All of my talk about the nuts and bolts of probability theory and hypothesis testing might seem a bit abstract. Certainly, there’s no shortage of scientists who dismiss it as much ado over nothing.
We discuss three arguments voiced by scientists who view the current outpouring of concern about replicability as overblown. The first idea is that the adoption of a low alpha level (e.g., 5%) puts reasonable bounds on the rate at which errors can enter the published literature, making false-positive effects rare enough to be considered a minor issue. This, we point out, rests on statistical misunderstanding: The alpha level imposes no limit on the rate at which errors may arise in the literature (Ioannidis, 2005b). Second, some argue that whereas direct replication attempts are uncommon, conceptual replication attempts are common—providing an even better test of the validity of a phenomenon. We contend that performing conceptual rather than direct replication attempts interacts insidiously with publication bias, opening the door to literatures that appear to confirm the reality of phenomena that in fact do not exist. Finally, we discuss the argument that errors will eventually be pruned out of the literature if the field would just show a bit of patience. We contend that there are no plausible concrete scenarios to back up such forecasts and that what is needed is not patience, but rather systematic reforms in scientific practice.

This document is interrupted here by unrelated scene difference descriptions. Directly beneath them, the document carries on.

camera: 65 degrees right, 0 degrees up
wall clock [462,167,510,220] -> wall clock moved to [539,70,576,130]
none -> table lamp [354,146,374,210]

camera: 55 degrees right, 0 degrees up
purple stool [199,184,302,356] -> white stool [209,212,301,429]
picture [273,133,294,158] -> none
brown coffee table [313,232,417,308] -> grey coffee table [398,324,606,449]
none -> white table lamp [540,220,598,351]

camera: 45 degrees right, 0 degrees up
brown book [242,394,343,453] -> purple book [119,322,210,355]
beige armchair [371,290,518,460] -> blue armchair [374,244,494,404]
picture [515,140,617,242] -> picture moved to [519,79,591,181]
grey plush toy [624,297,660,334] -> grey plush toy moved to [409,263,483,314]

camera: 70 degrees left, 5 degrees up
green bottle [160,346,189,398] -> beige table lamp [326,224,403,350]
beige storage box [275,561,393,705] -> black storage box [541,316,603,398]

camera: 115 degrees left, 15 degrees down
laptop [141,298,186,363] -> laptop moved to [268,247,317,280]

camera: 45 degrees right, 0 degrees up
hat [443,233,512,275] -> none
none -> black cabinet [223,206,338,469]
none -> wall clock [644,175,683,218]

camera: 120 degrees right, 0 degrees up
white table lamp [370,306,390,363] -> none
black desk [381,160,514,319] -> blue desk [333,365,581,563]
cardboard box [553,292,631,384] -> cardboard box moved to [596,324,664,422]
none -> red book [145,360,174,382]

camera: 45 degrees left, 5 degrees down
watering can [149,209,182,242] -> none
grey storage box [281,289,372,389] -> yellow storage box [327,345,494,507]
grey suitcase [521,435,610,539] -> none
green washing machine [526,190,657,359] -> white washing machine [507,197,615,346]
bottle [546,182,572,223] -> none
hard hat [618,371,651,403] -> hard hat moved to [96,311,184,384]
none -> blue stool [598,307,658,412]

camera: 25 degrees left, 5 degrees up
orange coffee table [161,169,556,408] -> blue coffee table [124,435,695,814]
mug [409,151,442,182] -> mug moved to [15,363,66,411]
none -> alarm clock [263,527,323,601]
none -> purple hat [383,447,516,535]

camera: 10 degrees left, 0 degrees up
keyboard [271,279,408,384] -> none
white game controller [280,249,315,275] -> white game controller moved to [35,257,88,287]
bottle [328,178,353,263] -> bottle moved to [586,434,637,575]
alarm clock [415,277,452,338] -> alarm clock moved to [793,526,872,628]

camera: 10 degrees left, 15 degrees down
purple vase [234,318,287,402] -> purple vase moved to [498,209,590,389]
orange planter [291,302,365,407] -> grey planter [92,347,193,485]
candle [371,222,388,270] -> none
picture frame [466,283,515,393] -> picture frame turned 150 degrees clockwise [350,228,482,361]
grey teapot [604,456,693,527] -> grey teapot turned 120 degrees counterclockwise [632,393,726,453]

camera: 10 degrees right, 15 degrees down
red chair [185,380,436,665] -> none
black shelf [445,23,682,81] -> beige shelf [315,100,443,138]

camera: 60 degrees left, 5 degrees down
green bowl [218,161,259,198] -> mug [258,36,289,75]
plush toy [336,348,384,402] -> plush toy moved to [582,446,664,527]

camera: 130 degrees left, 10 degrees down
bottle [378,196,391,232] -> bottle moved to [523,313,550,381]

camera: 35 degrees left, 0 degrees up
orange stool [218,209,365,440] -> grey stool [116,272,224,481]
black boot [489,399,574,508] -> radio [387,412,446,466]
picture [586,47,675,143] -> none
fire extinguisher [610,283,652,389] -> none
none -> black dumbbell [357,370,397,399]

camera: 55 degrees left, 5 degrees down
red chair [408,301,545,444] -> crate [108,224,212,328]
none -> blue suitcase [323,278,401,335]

Pashler, Harold, and Christine R. Harris. “Is the Replicability Crisis Overblown? Three Arguments Examined.” Perspectives on Psychological Science 7, no. 6 (2012): 531–36.
But the debate over p-values, power levels, and valid statistical tests carries real, far-ranging consequences.
Over the last decade, there’s been a lot of talk about reproducibility problems in science—about published results that turn out to be false alarms. In fields like psychology, neuroscience, and cell biology, these errors can send scientists down unproductive paths, waste time and money, and pollute headlines with misleading claims. “But I get much more exercised about reproducibility problems in clinical genetics, because those have massive and real-time consequences for thousands of families,” says MacArthur.
People get abortions on the basis of mutations that are linked to severe congenital diseases. They get mastectomies on the basis of mutations in breast-cancer genes. They get monitoring devices surgically implanted in their chests on the basis of mutations in heart-disease genes. “This is absolutely an issue, and it’s led to all sorts of problematic decision-making,” says Rehm.
Ed Yong has a long piece outlining why.
“All we need to do to get there is convince researchers around the world to share their data, build the world’s largest repository of genetic and clinical information, and develop functional tests for every gene in the human genome,” he adds. “Easy.”